The discovery of the GSC and SSC niches, the identification of GSC and SSC niche signals, and the revelation of the mechanisms of how these signals maintain stem cells in the Drosophila ovary help to provide guidance for studying mammalian stem cells. Studies on three stem cells in the Drosophila ovary have produced several general principles for stem cell biology:

  1. 1)

    The stem cell niche exhibits structural asymmetry, which ensures that one of the two daughters stays in the niche and self-renews, while the other daughter leaves the niche and differentiates. This niche property appears to be universal since all the defined niches in other systems share the same asymmetric feature 83. Different stem cell types in the same tissue could share the same niche component. For example, GSCs and SSCs share TFs/cap cells as their common niche components.

  2. 2)

    The stem cell is anchored to its niche through cadherin-mediated cell adhesion to ensure long-term self-renewal. Both GSCs and SSCs require E-cadherin-mediated cell adhesion for keeping them in their niches 16, 27. N-cadherin has been shown to accumulate between blood stem cells and their niche 3.

  3. 3)

    Multiple signals from the niche are required for controlling stem cell self-renewal, and different stem cell types require different combination of niche signals. BMP, Hh and Piwi-mediated signaling pathways control GSC self-renewal and proliferation, while BMP, Hh and Wg pathways are required for SSC self-renewal and proliferation 7.

  4. 4)

    Different classes of intrinsic factors, translational regulators, chromatin remodeling factors, cell cycle regulators and miRNAs, are required for controlling GSC or SSC self-renewal.

  5. 5)

    Self-renewing intrinsic factors and signaling cascades mediated by niche signals control stem cell self-renewal by repressing the expression of differentiation-promoting genes. For example, BMP- and Piwi-mediated signaling and the chromatin remodeling factor ISWI repress the expression of a differentiation-promoting gene bam in GSCs and thus keep them in an undifferentiated state.

  6. 6)

    The niche can also help to reverse differentiated cells back into stem cells. BMP signaling can reverse differentiated germ cell cysts back into functional GSCs 43. These generalizations derived from the study of Drosophila ovarian stem cells await further verification from other stem cell systems, particularly mammalian stem cells.

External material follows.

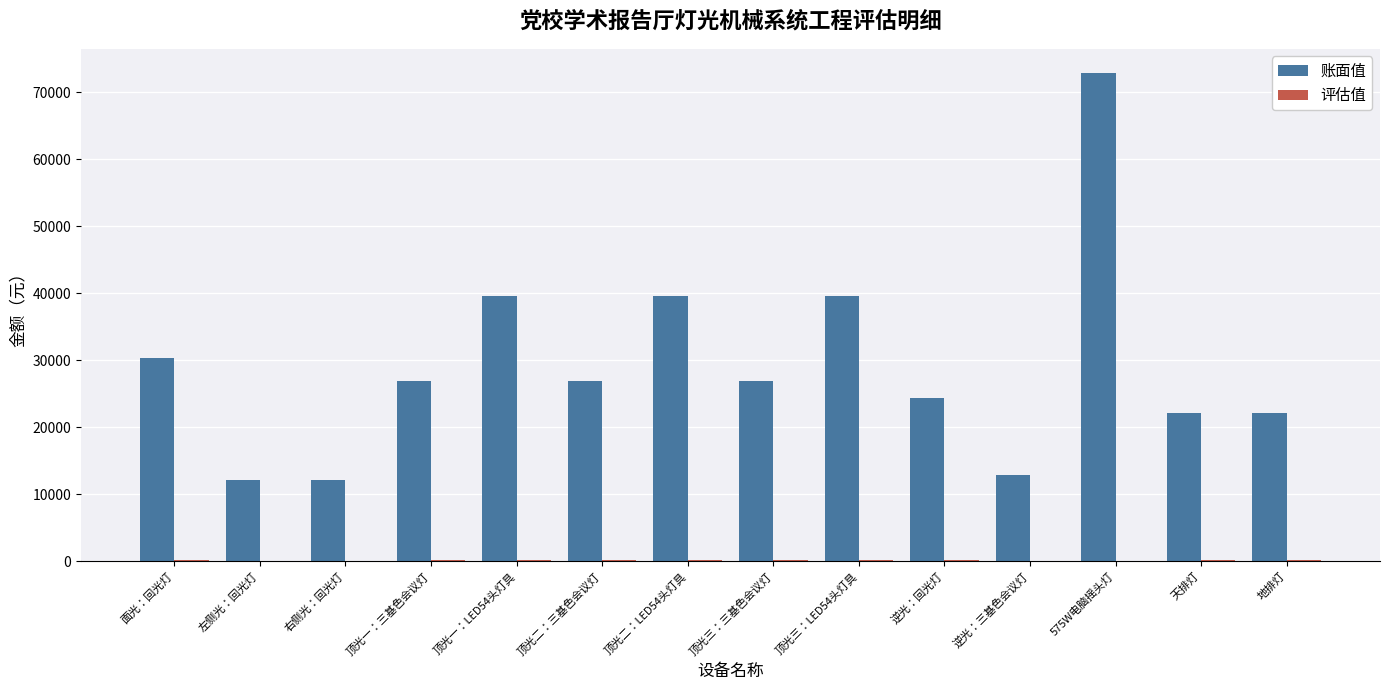

At which category does the chart reach its peak across all series?

575W电脑摇头灯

Although much progress has been made in studying Drosophila ovarian stem cells, such as defining stem cell niches, identifying intrinsic factors and niche signals in the control of stem cell self-renewal and differentiation-promoting factors, many important questions still remain to be answered. These questions include: how are different niches built in the Drosophila ovary? How do shared niche components contribute to functions of different niches and coordination of these stem cell activities? What are additional intrinsic factors for stem cell self-renewal and differentiation and extrinsic factors from the niche, particularly for SSCs and ESCs? How do multiple pathways interact with one another to control self-renewal? How do intrinsic factors interact with extrinsic signals to control stem cell self-renewal, proliferation and differentiation? These questions can be effectively addressed using a combination of genetic, molecular, biochemical, genomic and cell biological approaches available in Drosophila. The answers to these questions will provide more insights into how Drosophila ovarian stem cells are regulated and how stem cells are controlled in general.